Set down the listing again, word for word.
━━━━━ Input
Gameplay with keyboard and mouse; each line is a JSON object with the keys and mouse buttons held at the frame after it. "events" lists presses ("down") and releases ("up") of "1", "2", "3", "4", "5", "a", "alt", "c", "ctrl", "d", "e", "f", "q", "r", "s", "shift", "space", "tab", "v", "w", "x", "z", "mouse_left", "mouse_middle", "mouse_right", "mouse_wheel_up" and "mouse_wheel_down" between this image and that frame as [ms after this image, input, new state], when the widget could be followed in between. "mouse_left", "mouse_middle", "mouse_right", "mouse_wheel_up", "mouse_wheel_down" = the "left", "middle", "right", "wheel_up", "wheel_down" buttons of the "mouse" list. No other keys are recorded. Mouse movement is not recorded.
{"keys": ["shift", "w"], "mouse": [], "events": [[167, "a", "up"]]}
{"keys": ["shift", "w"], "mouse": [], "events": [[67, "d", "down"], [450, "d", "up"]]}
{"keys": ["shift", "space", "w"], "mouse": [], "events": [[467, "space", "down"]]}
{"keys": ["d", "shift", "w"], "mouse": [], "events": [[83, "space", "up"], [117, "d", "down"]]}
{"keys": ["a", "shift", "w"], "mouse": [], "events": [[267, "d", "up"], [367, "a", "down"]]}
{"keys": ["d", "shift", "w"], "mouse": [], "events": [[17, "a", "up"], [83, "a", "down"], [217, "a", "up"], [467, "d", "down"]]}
━━━━━━━━━━
Solution for this task:
Gameplay with keyboard and mouse; each line is a JSON object with the keys and mouse buttons held at the frame after it. "events" lists presses ("down") and releases ("up") of "1", "2", "3", "4", "5", "a", "alt", "c", "ctrl", "d", "e", "f", "q", "r", "s", "shift", "space", "tab", "v", "w", "x", "z", "mouse_left", "mouse_middle", "mouse_right", "mouse_wheel_up" and "mouse_wheel_down" between this image and that frame as [ms after this image, input, new state], when the widget could be followed in between. "mouse_left", "mouse_middle", "mouse_right", "mouse_wheel_up", "mouse_wheel_down" = the "left", "middle", "right", "wheel_up", "wheel_down" buttons of the "mouse" list. No other keys are recorded. Mouse movement is not recorded.
{"keys": ["shift", "w"], "mouse": [], "events": [[167, "a", "up"]]}
{"keys": ["shift", "w"], "mouse": [], "events": [[67, "d", "down"], [450, "d", "up"]]}
{"keys": ["shift", "space", "w"], "mouse": [], "events": [[467, "space", "down"]]}
{"keys": ["d", "shift", "w"], "mouse": [], "events": [[83, "space", "up"], [117, "d", "down"]]}
{"keys": ["a", "shift", "w"], "mouse": [], "events": [[267, "d", "up"], [367, "a", "down"]]}
{"keys": ["d", "shift", "w"], "mouse": [], "events": [[17, "a", "up"], [83, "a", "down"], [217, "a", "up"], [467, "d", "down"]]}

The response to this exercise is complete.